Naples Sports Medicine

Understanding Muscles

Muscles are largely composed of protein, with a hierarchical system of organization from large groups of small fibers. A muscle is a group of motor units that are physically separated by a membrane from other groups of motor units. A muscle is connected to bones trough tendons.

A motor unit consists of a single neuron and all of the muscle fibers innervated by it. The ratio of nerves to fibers determines the fine motor control available to that muscle. For example, the hand has fewer fibers per motor unit than do the muscles of the calf.

The muscle fiber is composed of myofibrils, which are small bundles of myofilaments. These are the elements of the muscle that actually shorten upon contraction. Myofilaments are made up mainly of two types of protein, myosin and actin. Myosin are short and thick while actin are long and thin. Two other important proteins comprising myofibrils are troponin and tropomyosin, involved in the contractile response.

The main function of muscle tissue is contraction. This contractions can be brought by either involuntary or voluntary stimuli. Voluntary muscle tissues receive nerve fibers from the somatic nervous system. Therefore, their contraction can be voluntary controlled. Skeletal muscles are the major voluntary muscle tissue. Involuntary muscle tissue receive nerve fibers from the autonomic nervous system and cannot be voluntary controlled, except in a few rare cases. The heart is the principal example of involuntary muscle tissue.

With few exceptions, single muscles never contract by themselves. Rather, specific sets of muscles contract together or in a sequence. The production of complex movements responsible for even the simplest tasks is dependent upon a correspondingly subtle control mechanism. This is the responsibility of the nervous system, which neutralizes the actions of muscles that are not required and causes the contraction of muscles that are required. The spinal cord and the brain exercise this control through the motor nerve fibers.
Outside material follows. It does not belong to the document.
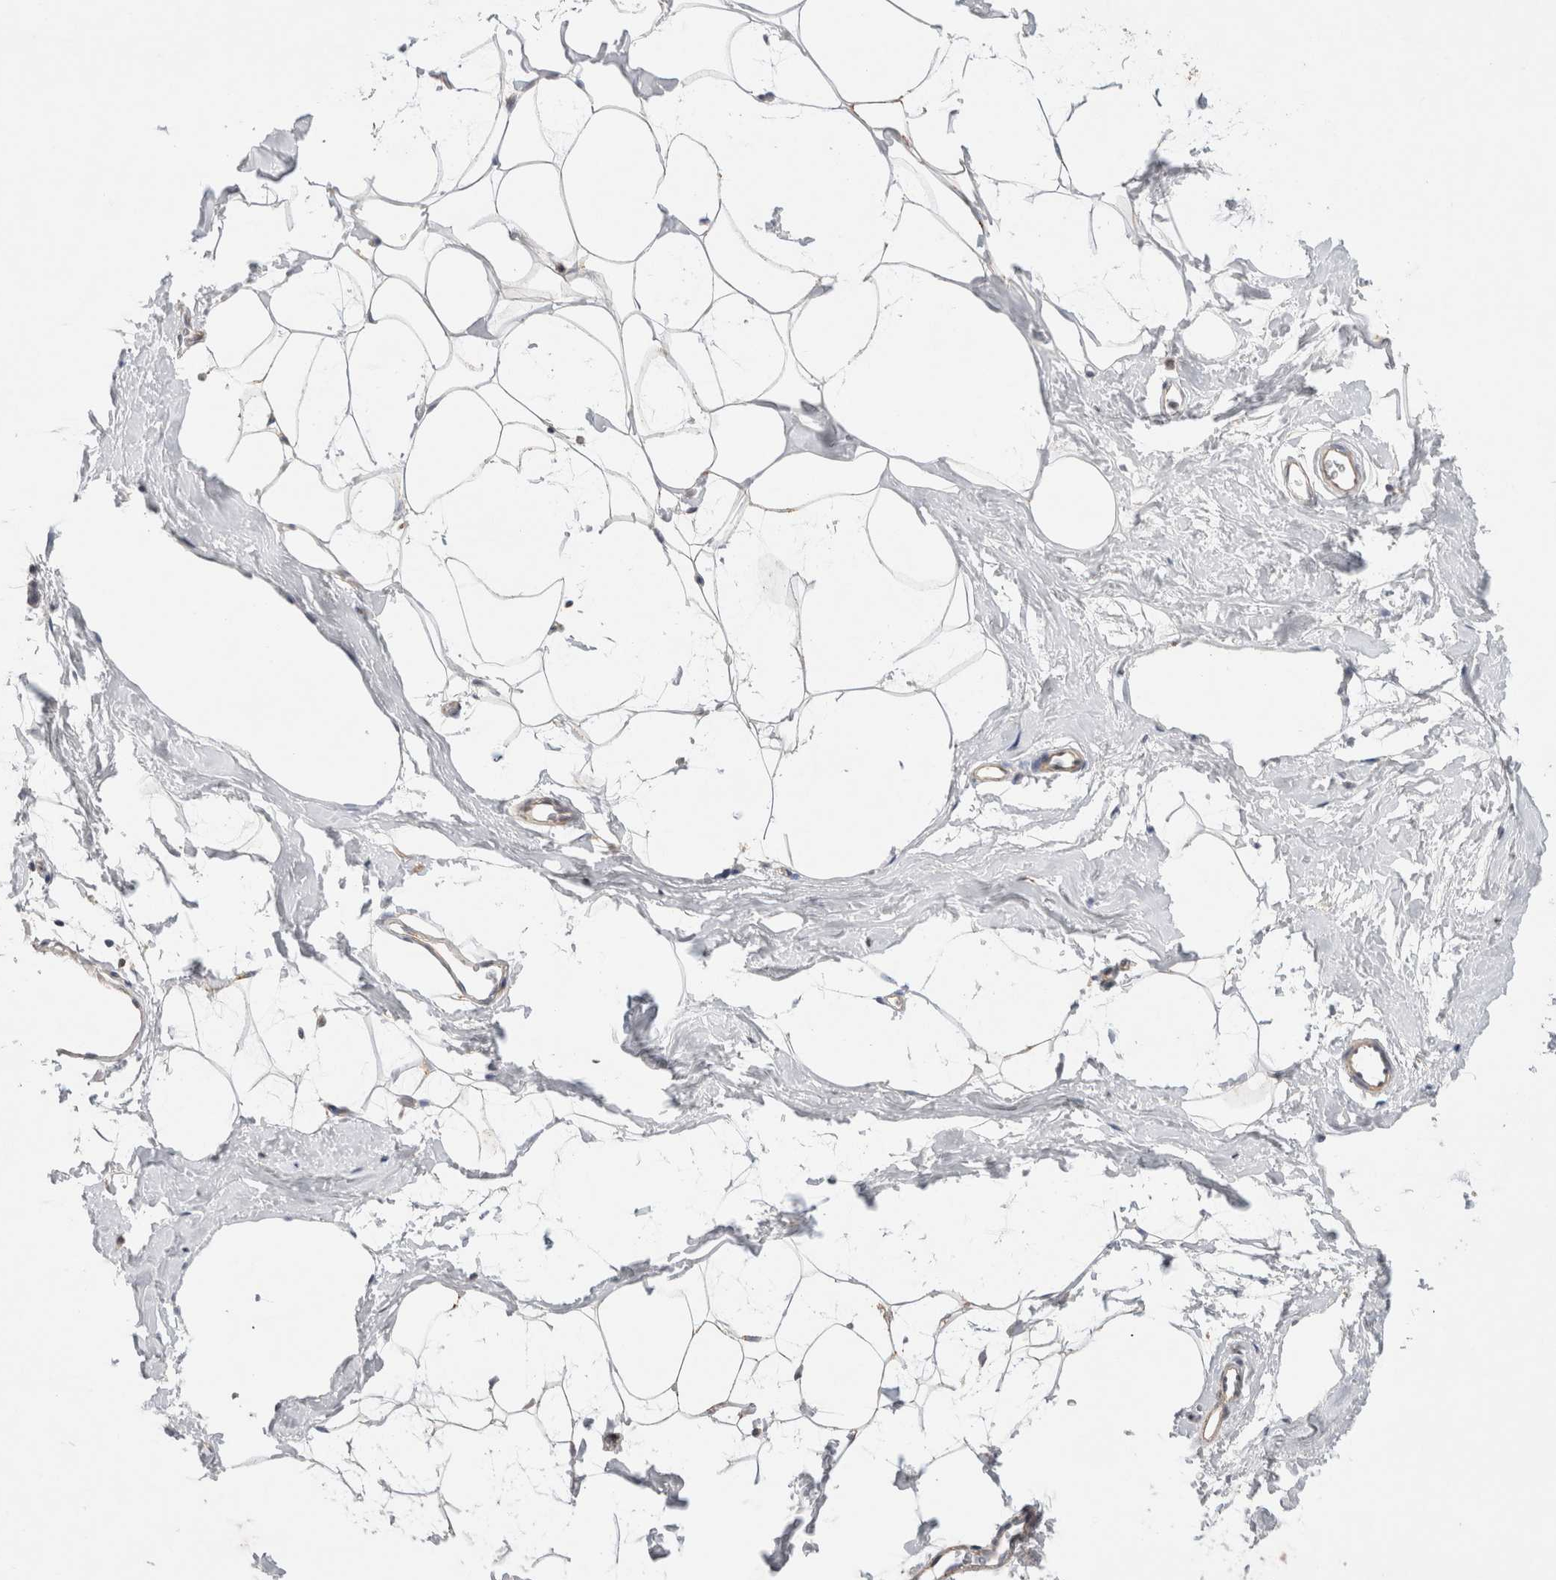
{"staining": {"intensity": "moderate", "quantity": "25%-75%", "location": "cytoplasmic/membranous"}, "tissue": "adipose tissue", "cell_type": "Adipocytes", "image_type": "normal", "snomed": [{"axis": "morphology", "description": "Normal tissue, NOS"}, {"axis": "morphology", "description": "Fibrosis, NOS"}, {"axis": "topography", "description": "Breast"}, {"axis": "topography", "description": "Adipose tissue"}], "caption": "Adipose tissue was stained to show a protein in brown. There is medium levels of moderate cytoplasmic/membranous positivity in approximately 25%-75% of adipocytes.", "gene": "TBC1D16", "patient": {"sex": "female", "age": 39}}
Each muscle cell does not have an individual line from the central nervous system (CNS). Impulses travel down the nerve axon from the CNS, branching off to supply a group of muscle cells, which contract together. In order to coordinate muscular movement, the CNS must be supplied with information about the length of the muscle and the tension of the tendons, which attach it to the skeleton. This information is provided by special sense organs called “muscle spindles” which measure the strain in the muscle and can be used to pre-set the tension of muscles.

Skeletal muscles must contract rapidly in response to signals from the CNS, and they must develop adequate tension at the same time to produce and effective mechanical force. Examination of skeletal muscle reveals a junction between the nerve fiber and the muscle surface. The surface acts as an amplifier, increasing the effect of the tiny current coming from the nerve fiber to stimulate the larger muscle fiber. The arrival of the nerve impulse triggers the release of a chemical called acetylcholine from the motor nerve ending. This passes across the gap to stimulate the membrane of muscle fiber. This stimulation, in the form of an electric current, passes along the surface of the muscle and causes it to contract. It takes only 1/1,000th of a second for the current to pass along the surface of the muscle fiber. The fiber releases unless yet another impulse arrives. If tis chemical mechanism is blocked, the result would be paralysis.